Third...well, the tangible benefits of going over there can't be ignored. I have a goal to save $50k while I'm there. Totally doable.
That was enough for me to say absolutely yes when the detailer called just before Thanksgiving to see if I was still interested.
And tonight, I'm sitting in the guest housing for Pre-Deployment Training (PDT) waiting for training to start in the morning. I was here, in Moyock, NC nine years ago when lots of the training was contracted to the old Blackwater Corp. We're on the same facility, under different ownership, I think. I'm fighting a slight sense of deja vu, but am such a different person now than I was nine years ago that it's like seeing it through whole new eyes.

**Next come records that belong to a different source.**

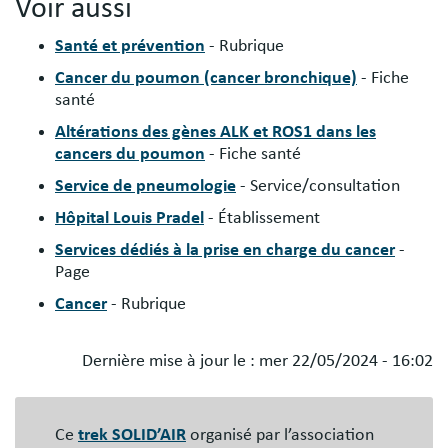
Voir aussi
Santé et prévention
- Rubrique
Cancer du poumon (cancer bronchique)
- Fiche
santé
Altérations des gènes ALK et ROS1 dans les
cancers du poumon
- Fiche santé
Service de pneumologie
- Service/consultation
Hôpital Louis Pradel
- Établissement
Services dédiés à la prise en charge du cancer
-
Page
Cancer
- Rubrique
Dernière mise à jour le :
mer 22/05/2024 - 16:02
Blocs
libres
Ce
trek SOLID’AIR
organisé par l’association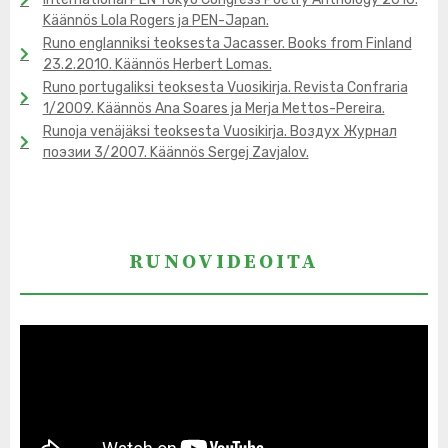
Käännös Lola Rogers ja PEN-Japan.
Runo englanniksi teoksesta Jacasser. Books from Finland
23.2.2010. Käännös Herbert Lomas.
Runo portugaliksi teoksesta Vuosikirja. Revista Confraria
1/2009. Käännös Ana Soares ja Merja Mettos-Pereira.
Runoja venäjäksi teoksesta Vuosikirja. Воздух Журнал
поэзии 3/2007. Käännös Sergej Zavjalov.
RUNOVIDEOITA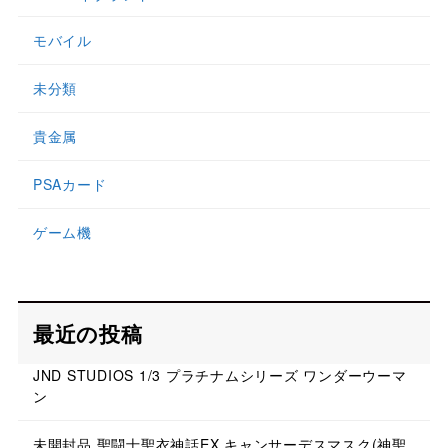
モバイル
未分類
貴金属
PSAカード
ゲーム機
最近の投稿
JND STUDIOS 1/3 プラチナムシリーズ ワンダーウーマ
ン
未開封品 聖闘士聖衣神話EX キャンサーデスマスク(神聖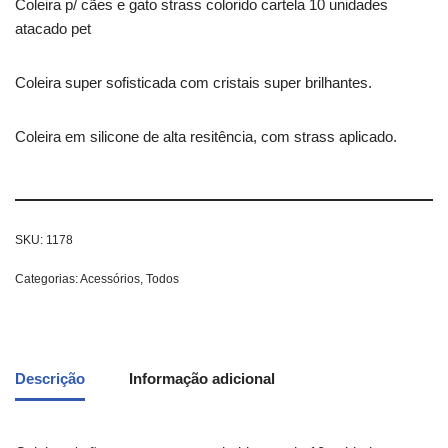
Coleira p/ cães e gato strass colorido cartela 10 unidades
atacado pet
Coleira super sofisticada com cristais super brilhantes.
Coleira em silicone de alta resitência, com strass aplicado.
SKU:
1178
Categorias:
Acessórios
,
Todos
Descrição
Informação adicional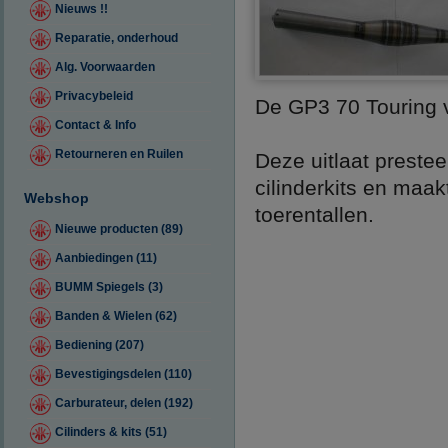
Nieuws !!
Reparatie, onderhoud
Alg. Voorwaarden
Privacybeleid
De GP3 70 Touring v
Contact & Info
Retourneren en Ruilen
Deze uitlaat preste
cilinderkits en maakt
Webshop
toerentallen.
Nieuwe producten (89)
Aanbiedingen (11)
BUMM Spiegels (3)
Banden & Wielen (62)
Bediening (207)
Bevestigingsdelen (110)
Carburateur, delen (192)
Cilinders & kits (51)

I started this blog when I went to Bahrain the first time, mostly to keep my family up to date with what I was doing without having to send them all the same email. I blogged anonymously (which was allowed within policy at that point), because I wasn't sure about my ability to stay on the right side of operational security. Anonymity was tough in some ways (like trying to describe a mooring evolution without giving away I was on a ship...), but it was a good forum for venting about leadership challenges in my first command tour, both up and down the chain. I took down all those posts when I went public, but I saved them all. I need to find that harddrive and re-read some of them :)
So I'm going to try it again this time. I'm nervous about it, not sure I can be as honest and vulnerable as I want to be in a fairly visible leadership position. But there are things I want to say and explore. Like, seriously, the damn woman thing, but also my approach to what will likely be my second-to-last and last tours before retirement, my potential for financial independence upon retirement, living in another country for a year, staying true to myself in a grinder of a job instead of just putting nose to grindstone and forgetting about what *I* need to be happy, and all kinds of other things that I haven't put quite as fine a point on.
I don't know how much time I'll have to write during training (I have plans most weekends). But I have a goal to write a post a week once I get there. Keep me honest.